Instruction :: The result should consist solely of the line containing "focal_35mm: 112" and the lines that follow it below, each reproduced exactly, the last line included.

Images with lens parameters
....
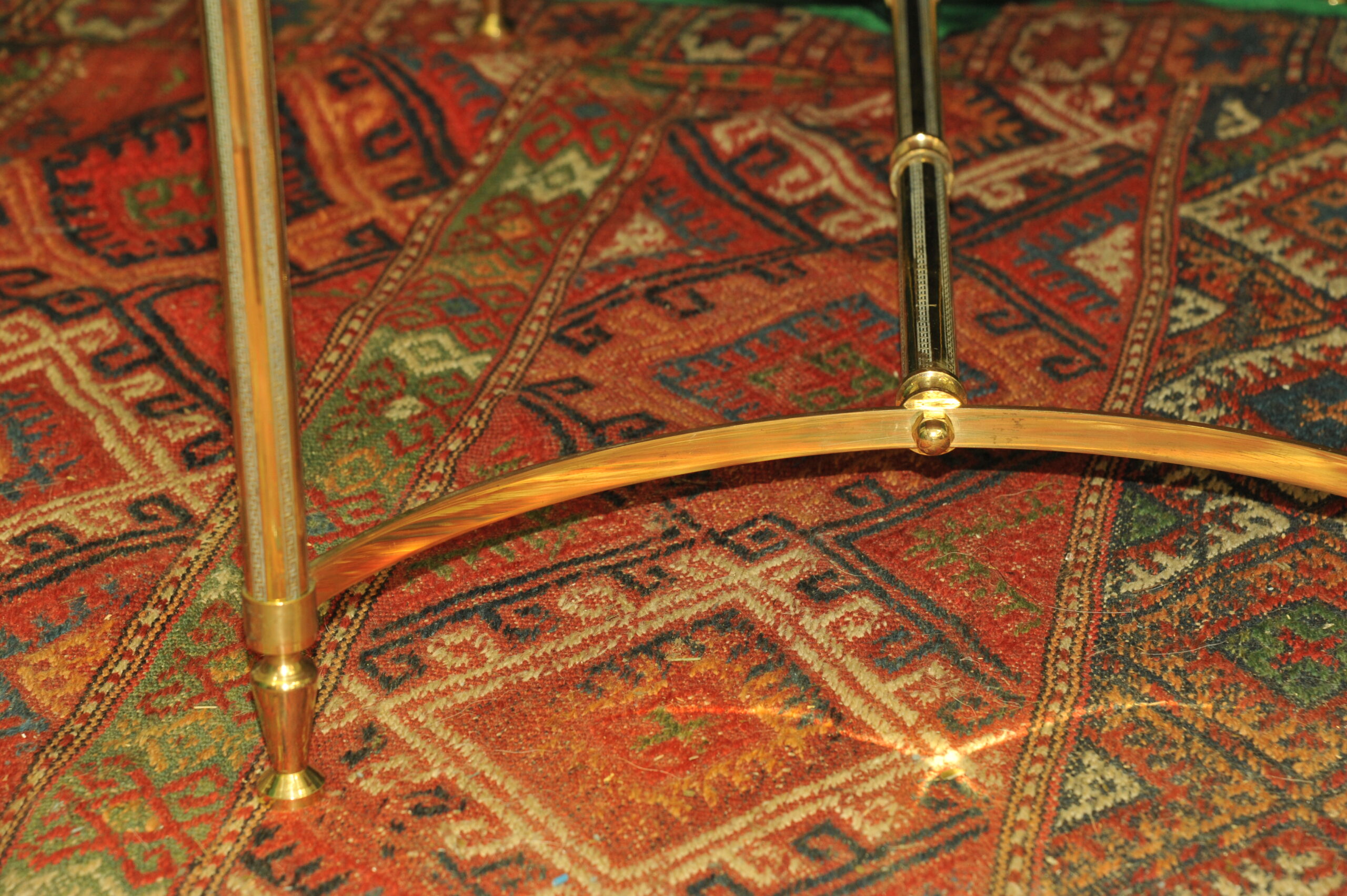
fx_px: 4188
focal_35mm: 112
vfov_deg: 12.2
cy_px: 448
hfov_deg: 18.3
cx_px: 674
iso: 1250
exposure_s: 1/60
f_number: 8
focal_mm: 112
....
Exercise response ::
focal_35mm: 112
vfov_deg: 12.2
cy_px: 448
hfov_deg: 18.3
cx_px: 674
iso: 1250
exposure_s: 1/60
f_number: 8
focal_mm: 112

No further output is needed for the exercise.